» ASSIGNED TASK
Print all entries below exactly, without images.

═══ EXTRACTED ENTRIES

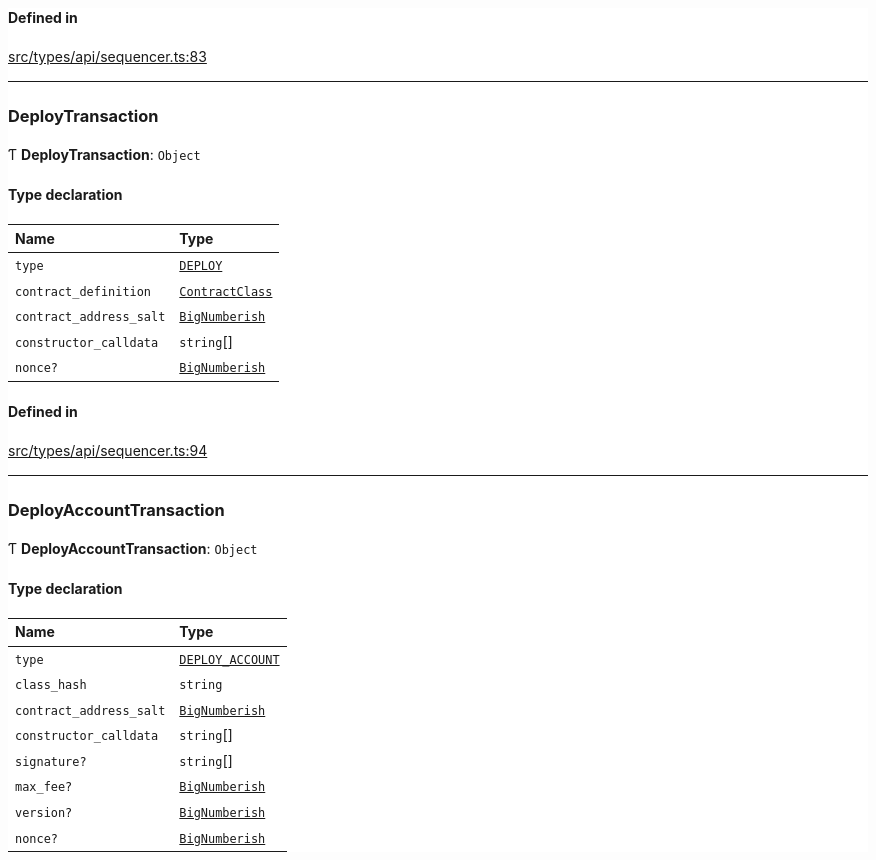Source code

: #### Defined in

[src/types/api/sequencer.ts:83](https://github.com/0xs34n/starknet.js/blob/develop/src/types/api/sequencer.ts#L83)

---

### DeployTransaction

Ƭ **DeployTransaction**: `Object`

#### Type declaration

| Name                    | Type                                                 |
| :---------------------- | :--------------------------------------------------- |
| `type`                  | [`DEPLOY`](../enums/types.TransactionType.md#deploy) |
| `contract_definition`   | [`ContractClass`](types.md#contractclass)            |
| `contract_address_salt` | [`BigNumberish`](types.md#bignumberish)              |
| `constructor_calldata`  | `string`[]                                           |
| `nonce?`                | [`BigNumberish`](types.md#bignumberish)              |

#### Defined in

[src/types/api/sequencer.ts:94](https://github.com/0xs34n/starknet.js/blob/develop/src/types/api/sequencer.ts#L94)

---

### DeployAccountTransaction

Ƭ **DeployAccountTransaction**: `Object`

#### Type declaration

| Name                    | Type                                                                 |
| :---------------------- | :------------------------------------------------------------------- |
| `type`                  | [`DEPLOY_ACCOUNT`](../enums/types.TransactionType.md#deploy_account) |
| `class_hash`            | `string`                                                             |
| `contract_address_salt` | [`BigNumberish`](types.md#bignumberish)                              |
| `constructor_calldata`  | `string`[]                                                           |
| `signature?`            | `string`[]                                                           |
| `max_fee?`              | [`BigNumberish`](types.md#bignumberish)                              |
| `version?`              | [`BigNumberish`](types.md#bignumberish)                              |
| `nonce?`                | [`BigNumberish`](types.md#bignumberish)                              |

══════

» PROBLEM SOLUTION
Source code

: #### Defined in

[src/types/api/sequencer.ts:83](https://github.com/0xs34n/starknet.js/blob/develop/src/types/api/sequencer.ts#L83)

---

### DeployTransaction

Ƭ **DeployTransaction**: `Object`

#### Type declaration

| Name                    | Type                                                 |
| :---------------------- | :--------------------------------------------------- |
| `type`                  | [`DEPLOY`](../enums/types.TransactionType.md#deploy) |
| `contract_definition`   | [`ContractClass`](types.md#contractclass)            |
| `contract_address_salt` | [`BigNumberish`](types.md#bignumberish)              |
| `constructor_calldata`  | `string`[]                                           |
| `nonce?`                | [`BigNumberish`](types.md#bignumberish)              |

#### Defined in

[src/types/api/sequencer.ts:94](https://github.com/0xs34n/starknet.js/blob/develop/src/types/api/sequencer.ts#L94)

---

### DeployAccountTransaction

Ƭ **DeployAccountTransaction**: `Object`

#### Type declaration

| Name                    | Type                                                                 |
| :---------------------- | :------------------------------------------------------------------- |
| `type`                  | [`DEPLOY_ACCOUNT`](../enums/types.TransactionType.md#deploy_account) |
| `class_hash`            | `string`                                                             |
| `contract_address_salt` | [`BigNumberish`](types.md#bignumberish)                              |
| `constructor_calldata`  | `string`[]                                                           |
| `signature?`            | `string`[]                                                           |
| `max_fee?`              | [`BigNumberish`](types.md#bignumberish)                              |
| `version?`              | [`BigNumberish`](types.md#bignumberish)                              |
| `nonce?`                | [`BigNumberish`](types.md#bignumberish)                              |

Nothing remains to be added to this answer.